Yes, this has been an issue since 2017
If NVDA add-ons are disabled, is your problem still occurring?
Yes
Does the issue still occur after you run the COM Registration Fixing Tool in NVDA's tools menu?
Yes
Should this be P2 instead? I would imagine that reading PDFs with Adobe Reader is somewhat common.
Well the PDF is not tagged at all. If I produce a tagged version (attached) with a current lualatex then line breaks are inserted. In the speech-viewer I get then
Here is a linked list node for the following questions. The empty linked list will be represented as
None.
class Node:
def __init__(self, value):
self.value = value
self.next = None
In the PDF the code lines start with real space chars, but sadly they are ignored and so the indentation (which can be meaningful in code) is lost.
The tagging is not the final version LaTeX will use, we are waiting on a verapdf update that would allow us to use Code for the code part and Sub for the single lines.

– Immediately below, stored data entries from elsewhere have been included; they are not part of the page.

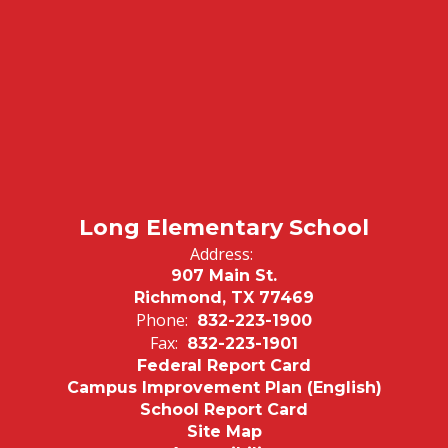
Long Elementary School
Address:
907 Main St.
Richmond, TX 77469
Phone:
832-223-1900
Fax:
832-223-1901
Federal Report Card
Campus Improvement Plan (English)
School Report Card
Site Map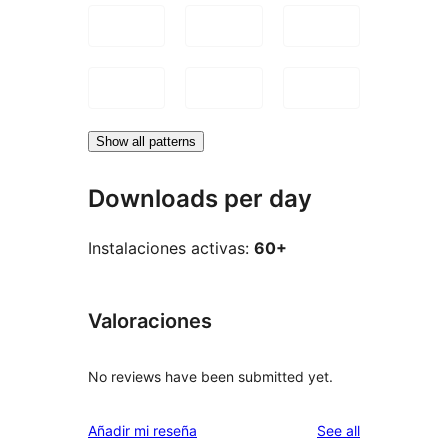
Show all patterns
Downloads per day
Instalaciones activas:
60+
Valoraciones
No reviews have been submitted yet.
reviews
Añadir mi reseña
See all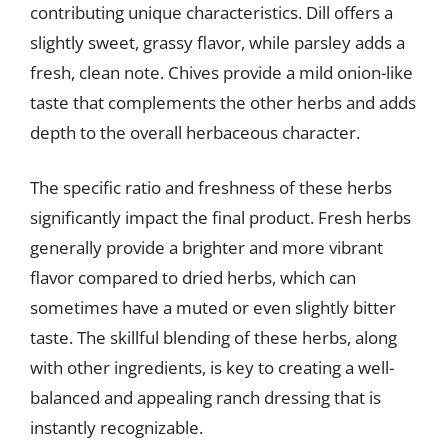
contributing unique characteristics. Dill offers a
slightly sweet, grassy flavor, while parsley adds a
fresh, clean note. Chives provide a mild onion-like
taste that complements the other herbs and adds
depth to the overall herbaceous character.
The specific ratio and freshness of these herbs
significantly impact the final product. Fresh herbs
generally provide a brighter and more vibrant
flavor compared to dried herbs, which can
sometimes have a muted or even slightly bitter
taste. The skillful blending of these herbs, along
with other ingredients, is key to creating a well-
balanced and appealing ranch dressing that is
instantly recognizable.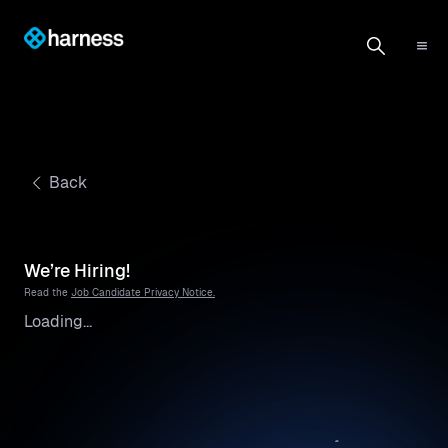
Back
We’re Hiring!
Read the
Job Candidate Privacy Notice.
Loading...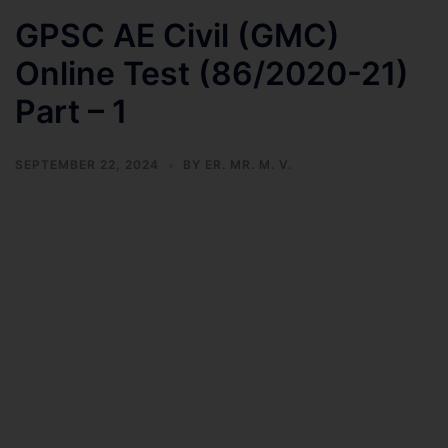
GPSC AE Civil (GMC)
Online Test (86/2020-21)
Part – 1
SEPTEMBER 22, 2024
BY
ER. MR. M. V.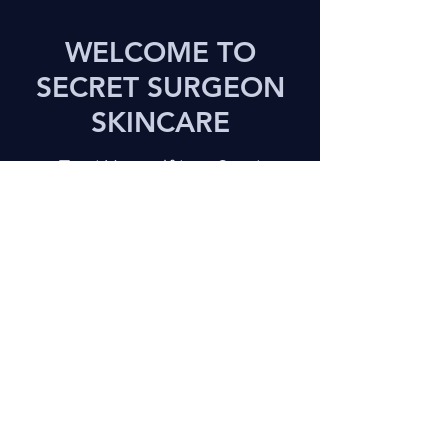
WELCOME TO
SECRET SURGEON
SKINCARE
Treat Yourself to a Great
Experience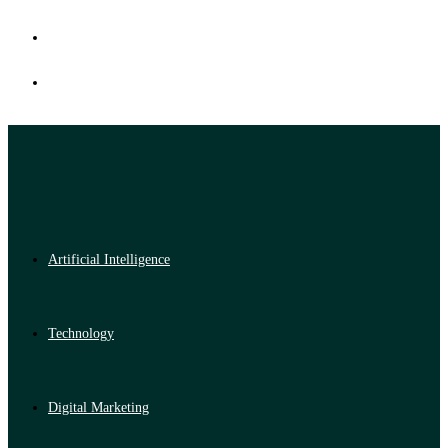
Artificial Intelligence
Technology
Digital Marketing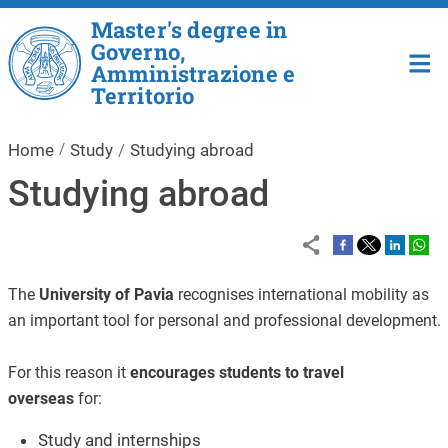
Skip to main content
Master's degree in
Governo,
Amministrazione e
Territorio
Home
Study
Studying abroad
Studying abroad
The
University of Pavia
recognises international mobility as
an important tool for personal and professional development.
For this reason it
encourages students to travel
overseas
for:
Study and internships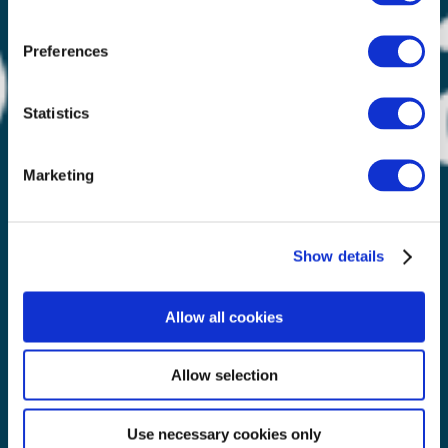
Preferences
Statistics
Marketing
Show details
Allow all cookies
Allow selection
Use necessary cookies only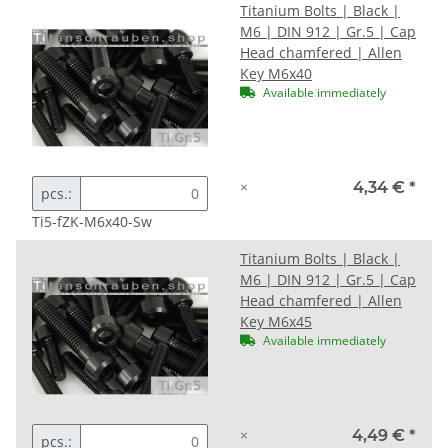
Titanium Bolts | Black |
M6 | DIN 912 | Gr.5 | Cap
Head chamfered | Allen
Key M6x40
Available immediately
×
4,34 €
*
pcs.:
Ti5-fZK-M6x40-Sw
Titanium Bolts | Black |
M6 | DIN 912 | Gr.5 | Cap
Head chamfered | Allen
Key M6x45
Available immediately
×
4,49 €
*
pcs.: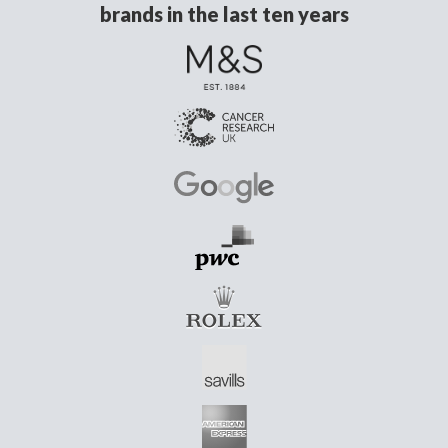
brands in the last ten years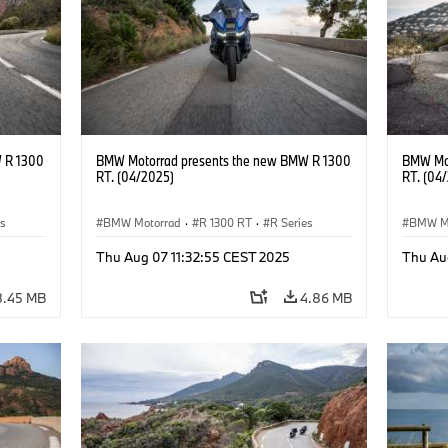
 R 1300
BMW Motorrad presents the new BMW R 1300
BMW Mot
RT. (04/2025)
RT. (04
es
BMW Motorrad
·
R 1300 RT
·
R Series
BMW M
Thu Aug 07 11:32:55 CEST 2025
Thu Au
8.45 MB
4.86 MB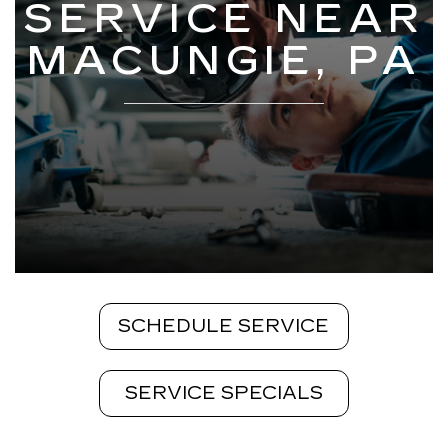
SERVICE NEAR
MACUNGIE, PA
SCHEDULE SERVICE
SERVICE SPECIALS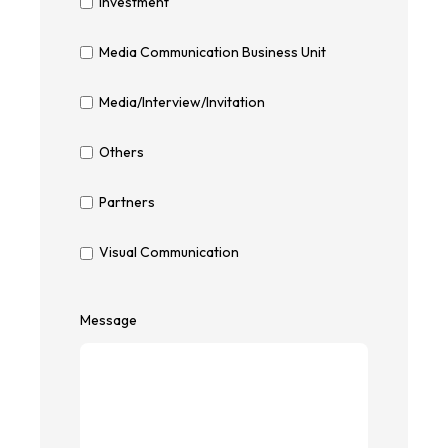
Investment
Media Communication Business Unit
Media/Interview/Invitation
Others
Partners
Visual Communication
Message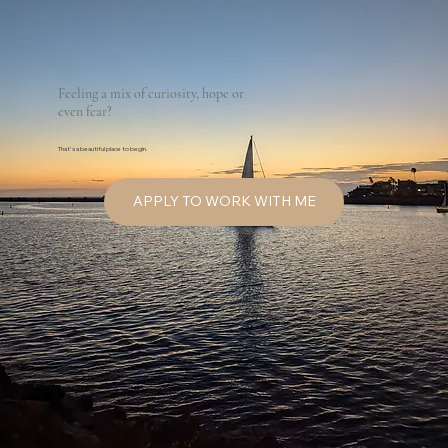
Feeling a mix of curiosity, hope or
even fear?
That's a beautiful place to begin.
APPLY TO WORK WITH ME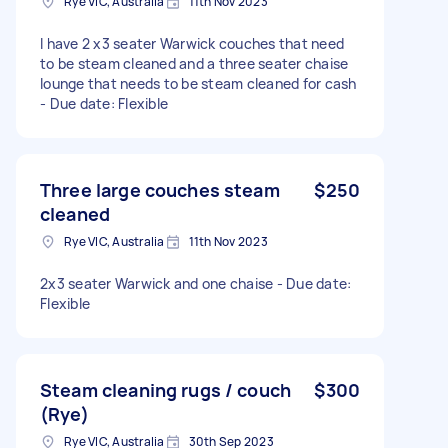
Rye VIC, Australia
11th Nov 2023
I have 2 x3 seater Warwick couches that need
to be steam cleaned and a three seater chaise
lounge that needs to be steam cleaned for cash
- Due date: Flexible
Three large couches steam
$250
cleaned
Rye VIC, Australia
11th Nov 2023
2x3 seater Warwick and one chaise - Due date:
Flexible
Steam cleaning rugs / couch
$300
(Rye)
Rye VIC, Australia
30th Sep 2023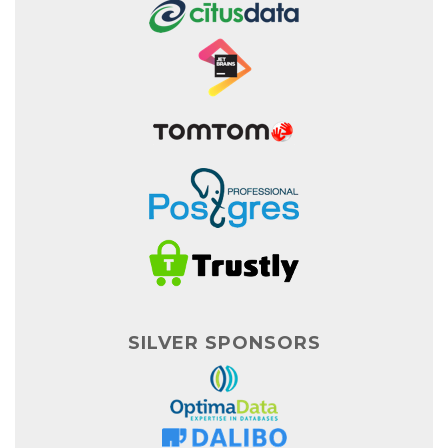
SILVER SPONSORS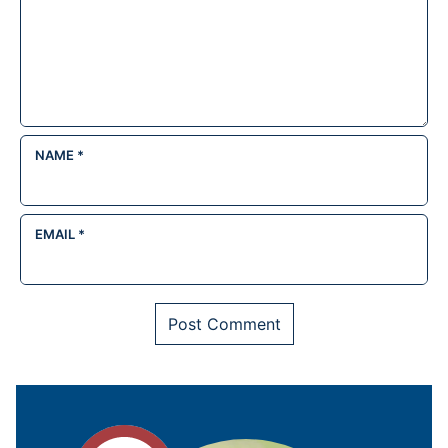
NAME
*
EMAIL
*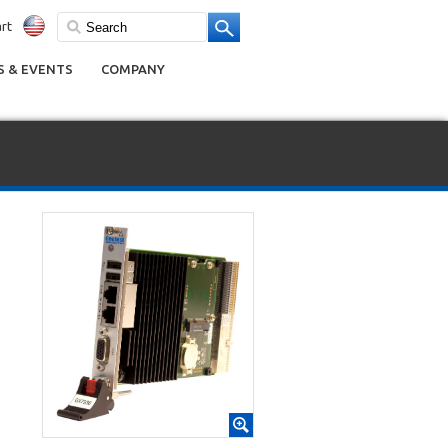
rt
 & EVENTS
COMPANY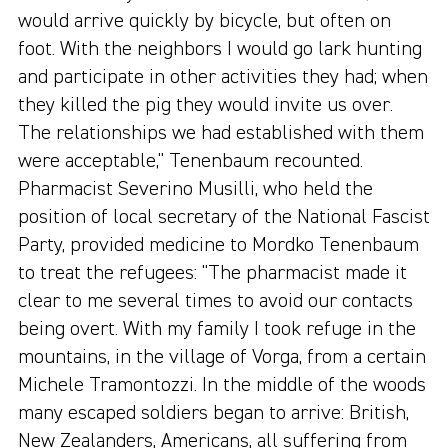
would arrive quickly by bicycle, but often on
foot. With the neighbors I would go lark hunting
and participate in other activities they had; when
they killed the pig they would invite us over.
The relationships we had established with them
were acceptable," Tenenbaum recounted.
Pharmacist Severino Musilli, who held the
position of local secretary of the National Fascist
Party, provided medicine to Mordko Tenenbaum
to treat the refugees: "The pharmacist made it
clear to me several times to avoid our contacts
being overt. With my family I took refuge in the
mountains, in the village of Vorga, from a certain
Michele Tramontozzi. In the middle of the woods
many escaped soldiers began to arrive: British,
New Zealanders, Americans, all suffering from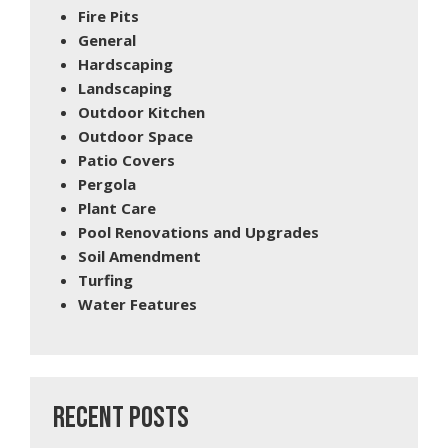
Fire Pits
General
Hardscaping
Landscaping
Outdoor Kitchen
Outdoor Space
Patio Covers
Pergola
Plant Care
Pool Renovations and Upgrades
Soil Amendment
Turfing
Water Features
RECENT POSTS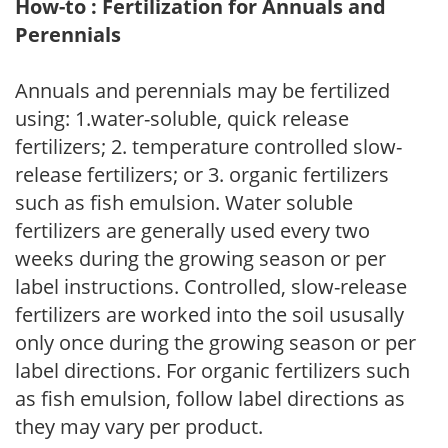
How-to : Fertilization for Annuals and
Perennials
Annuals and perennials may be fertilized
using: 1.water-soluble, quick release
fertilizers; 2. temperature controlled slow-
release fertilizers; or 3. organic fertilizers
such as fish emulsion. Water soluble
fertilizers are generally used every two
weeks during the growing season or per
label instructions. Controlled, slow-release
fertilizers are worked into the soil ususally
only once during the growing season or per
label directions. For organic fertilizers such
as fish emulsion, follow label directions as
they may vary per product.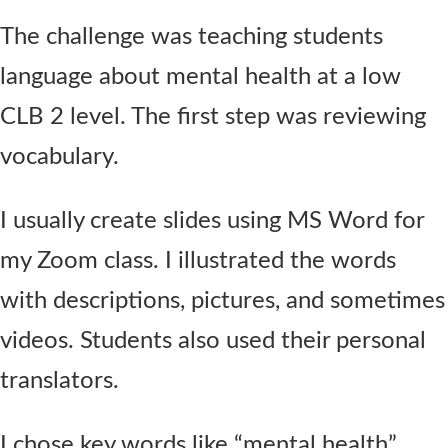
The challenge was teaching students
language about mental health at a low
CLB 2 level. The first step was reviewing
vocabulary.
I usually create slides using MS Word for
my Zoom class. I illustrated the words
with descriptions, pictures, and sometimes
videos. Students also used their personal
translators.
I chose key words like “mental health”,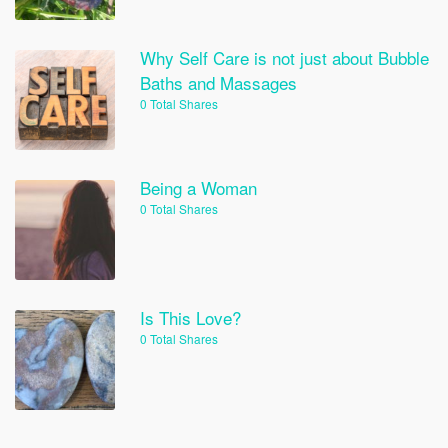
Why Self Care is not just about Bubble
Baths and Massages
0 Total Shares
Being a Woman
0 Total Shares
Is This Love?
0 Total Shares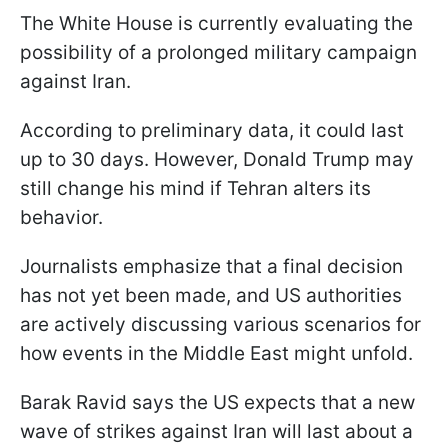
The White House is currently evaluating the
possibility of a prolonged military campaign
against Iran.
According to preliminary data, it could last
up to 30 days. However, Donald Trump may
still change his mind if Tehran alters its
behavior.
Journalists emphasize that a final decision
has not yet been made, and US authorities
are actively discussing various scenarios for
how events in the Middle East might unfold.
Barak Ravid says the US expects that a new
wave of strikes against Iran will last about a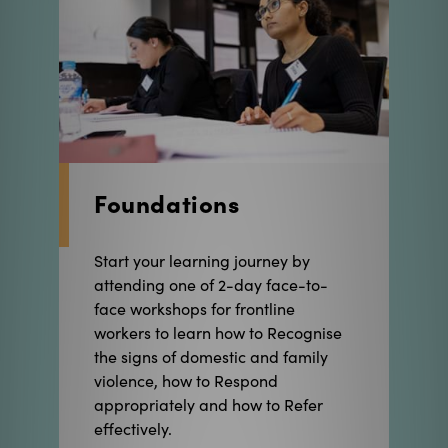
Foundations
Start your learning journey by
attending one of 2-day face-to-
face workshops for frontline
workers to learn how to Recognise
the signs of domestic and family
violence, how to Respond
appropriately and how to Refer
effectively.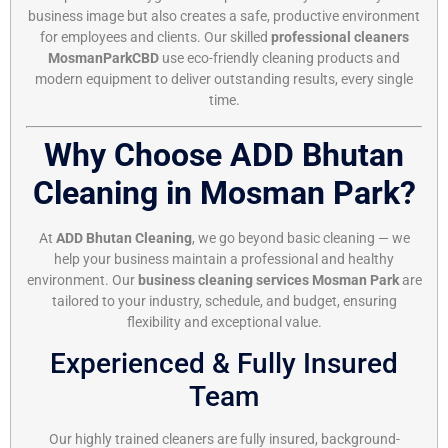
business image but also creates a safe, productive environment
for employees and clients. Our skilled
professional cleaners
MosmanParkCBD
use eco-friendly cleaning products and
modern equipment to deliver outstanding results, every single
time.
Why Choose ADD Bhutan
Cleaning in Mosman Park?
At
ADD Bhutan Cleaning
, we go beyond basic cleaning — we
help your business maintain a professional and healthy
environment. Our
business cleaning services Mosman Park
are
tailored to your industry, schedule, and budget, ensuring
flexibility and exceptional value.
Experienced & Fully Insured
Team
Our highly trained cleaners are fully insured, background-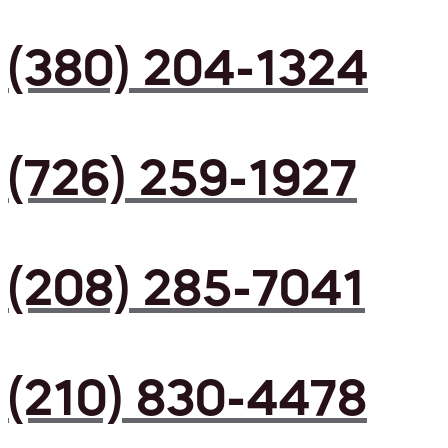
(380) 204-1324
(726) 259-1927
(208) 285-7041
(210) 830-4478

I recently opened a tagged copy of a bank statement and experienced this issue. Thinking it was an issue with my bank's automated system, I then used Microsoft Word for Microsoft 365 Version 2504 to create a tagged test PDF with hard line breaks, i.e., Shift+Enter. I then used Adobe Acrobat Reader DC 2025.001.20531 to open the file.
Obviously I don't expect NV Access to fix the PDF authoring tool to use proper semantics, but JAWS identifies the line breaks, OCR confirms that the line breaks exist, and so I would expect that NVDA would respect that semantic information, just as it does for the web in browse mode. The HTML equivalent of this, using NVDA's browse mode, would be something like:
data:text/html,<p>This is the first paragraph. It has no line breaks and is relying on the reflowing as set by the Acrobat software.</p><p>This second paragraph has line breaks <br/>in it to make sure that Acrobat and NVDA <br/>are working well together</p>